24 SEPTEMBER 1977, Page 16

Paul's conversion

Sir: Some of us, and we are quite a tidy little company, who left the Labour Party, find ourselves looking at events quite differently to a cradle Conservative like Mr Grigg (Political Commentary, 17 September). Without discourtesy, the sort of philosophy which he has outlined in recent articles is not repugnant, merely non-existent. It is the Conservatism of the passive mode.

Edward Elgar, wanting to take a swipe at the established composers of his time, once remarked, 'There is a peculiar whiteness about English music.' So there is about the brand of politics which Grigg and the man he admires, James Prior, are content with. A closed shop slightly modified, an undertaking of future good conduct towards the trade unions, and a determination to adapt, to adjust, and show one's uptodateness. All this is applauded as 'moderate' whatever that cloudy abstract noun may mean, and contrasted with the frantic excesses of Sir Keith Joseph. But unless one believes unintelligently that the perpetuation of an organisation with the name 'Conservative Party', in or near office, is an end in itself, there is no case for such passivity. In fact such abject minimalism is utterly miscalculated anyway, since the alien policies taken on board actually repel support.

Either the Tories will listen to Keith Joseph or they will become steadily more flabby, and superfluous. If they can exhibit only a peculiar whiteness and then take on a pastel form of their opponents' colour, they will win elections only by default when Labour is unpopular, and what they will win will be office not power. They are in very grave danger of becoming what Bagehot called the 'dignified' part of the political spectrum.

Those of us who left Labour did so for a reason, that party's sustained retreat from personal freedom and its exaltation through the unions of group or corporate power. As a rider to this, most of us have very grave reservations about the kind of person who gets his hands on such power. There is no point then, no attraction, in a Conservative Party dancing the same tune in a more stately fashion.

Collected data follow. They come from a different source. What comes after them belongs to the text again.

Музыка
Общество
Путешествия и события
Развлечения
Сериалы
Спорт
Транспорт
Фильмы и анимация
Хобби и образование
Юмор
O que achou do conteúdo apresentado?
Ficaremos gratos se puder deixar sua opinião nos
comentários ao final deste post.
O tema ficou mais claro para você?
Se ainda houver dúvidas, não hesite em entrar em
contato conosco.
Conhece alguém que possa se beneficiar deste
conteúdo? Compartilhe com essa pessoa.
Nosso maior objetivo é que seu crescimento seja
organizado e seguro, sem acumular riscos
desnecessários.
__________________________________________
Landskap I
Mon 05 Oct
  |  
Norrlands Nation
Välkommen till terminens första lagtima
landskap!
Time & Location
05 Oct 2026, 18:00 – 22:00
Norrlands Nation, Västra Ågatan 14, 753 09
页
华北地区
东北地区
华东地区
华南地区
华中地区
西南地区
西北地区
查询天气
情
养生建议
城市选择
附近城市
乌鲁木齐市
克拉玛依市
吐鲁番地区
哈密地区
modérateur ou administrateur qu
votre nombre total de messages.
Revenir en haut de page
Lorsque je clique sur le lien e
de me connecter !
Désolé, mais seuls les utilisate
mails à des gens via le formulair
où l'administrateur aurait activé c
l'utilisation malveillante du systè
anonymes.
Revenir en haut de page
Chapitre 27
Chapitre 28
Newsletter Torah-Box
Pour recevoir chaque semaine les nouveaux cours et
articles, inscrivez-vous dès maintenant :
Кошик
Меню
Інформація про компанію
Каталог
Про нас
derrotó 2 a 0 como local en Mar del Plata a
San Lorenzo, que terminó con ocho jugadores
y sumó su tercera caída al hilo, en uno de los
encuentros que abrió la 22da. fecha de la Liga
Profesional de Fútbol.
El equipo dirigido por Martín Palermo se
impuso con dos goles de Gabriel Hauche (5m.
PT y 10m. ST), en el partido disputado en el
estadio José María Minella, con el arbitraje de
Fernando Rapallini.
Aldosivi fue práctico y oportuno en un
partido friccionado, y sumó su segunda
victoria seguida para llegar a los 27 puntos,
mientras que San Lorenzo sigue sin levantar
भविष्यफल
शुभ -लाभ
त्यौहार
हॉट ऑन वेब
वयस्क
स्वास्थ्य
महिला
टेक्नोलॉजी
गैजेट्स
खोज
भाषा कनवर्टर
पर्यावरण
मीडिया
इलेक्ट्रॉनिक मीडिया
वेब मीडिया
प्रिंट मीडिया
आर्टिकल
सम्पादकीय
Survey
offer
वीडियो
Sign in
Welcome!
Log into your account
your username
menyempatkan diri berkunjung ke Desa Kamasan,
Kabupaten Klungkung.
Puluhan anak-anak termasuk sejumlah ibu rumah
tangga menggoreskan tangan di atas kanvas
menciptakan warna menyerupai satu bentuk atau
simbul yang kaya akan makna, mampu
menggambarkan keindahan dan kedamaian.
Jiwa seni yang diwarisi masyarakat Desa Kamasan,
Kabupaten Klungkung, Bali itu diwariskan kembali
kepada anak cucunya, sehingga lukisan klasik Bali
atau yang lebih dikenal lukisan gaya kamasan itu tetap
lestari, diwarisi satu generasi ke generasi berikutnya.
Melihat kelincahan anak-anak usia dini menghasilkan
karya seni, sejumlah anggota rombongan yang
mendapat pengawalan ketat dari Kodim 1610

Mr Grigg, rather in the manner of Sir Harold Wilson, puts the options in a very lurid manner. Words like 'confrontation' and 'outlawing the closed shop' turn up. Let me ask him if he is content that someone who wishes not to, should be made to join a group. Is he content that a man who refuses can be, and actually is, stripped of his job by a coerced employer? What is wrong about the right of an employee to have both his job and his opinions?

What is so iniquitous about Grigg's outlook is that he portrays these freedoms as vaguely irresponsible, and a committed belief in them as being `right-wing'. Now easily the most right-wing politician to operate in this country according to my book was Mr Edward Heath, an autocrat, a bully of the weak and a most humble supplicant to the strong t Grigg asks why Johnson loathes the man. Johnson will be able to answer that, but I can make a fair guess. By a combination of personal arrogance, appalling judgment and plain funk he went a long way towards destroying this country. He is simply not in the English tradition. He believed in aggressive quasiadministrative rule, and raised one civil servant up to a position of political power without precedent. And yet he was the iron blancmange of politics, a weak man striking heroic attitudes.

Now if the Conservative Party is going to be like that in the future, there is simply no occasion to vote for it.

There is however, no reason why it should be. The whole virtue of Sir Keith Joseph's attitude to politics is that it tends to deprecate any unnecessary exercise of power. It does not suppose that by some exercise of personal will-power, water can be made to run uphill. It has a great deal to do with leaving people alone. To his eternal credit, Joseph has actually said about his own expansion of the Health Service papermill: 'I was wrong'. I am not surprised that Sir Keith upsets people. He 'is making the Tory Party think! He is undermining the cartel of non-apologising non-explaining politicians in a way which would do Freddie Laker credit. Nothing is more depressing than the pure party man who admits to no serious errors, and asks no questions of himself. If Mr Heath, instead of raising the phrase 'Not at all' into a personal litany, had ever told us why he was moving through 180 degrees, he might have had a clearer idea himself.

This is a major objection to corporatism. It does not care for argument. Instead it substitutes public relations operations called 'Great Debates', when policy has already been determined, but the Government doesn't have the public courage necessary for its private arrogance.

Grigg speaks about Gaullist corporatism as if that were something for us to admire. But what in heaven's name is there to say for that miserable regime and the sonorous old charlatan who presided over it?

In short, I am indisposed to accept Mr Grigg's own view of politics as the moderate, progressive thing he sincerely believes it to be. He has the wrong heroes, is far too fond of groups and is rather given to what Orwell called 'transferred Nationalism'. We already have an authoritarian party of the left waiting for Callaghan and the IMF to move on. We do not need an authoritarian party of the right, talking about 'collective restraints' and 'corporate loyalty and discipline'. It would break and it would deserve to break.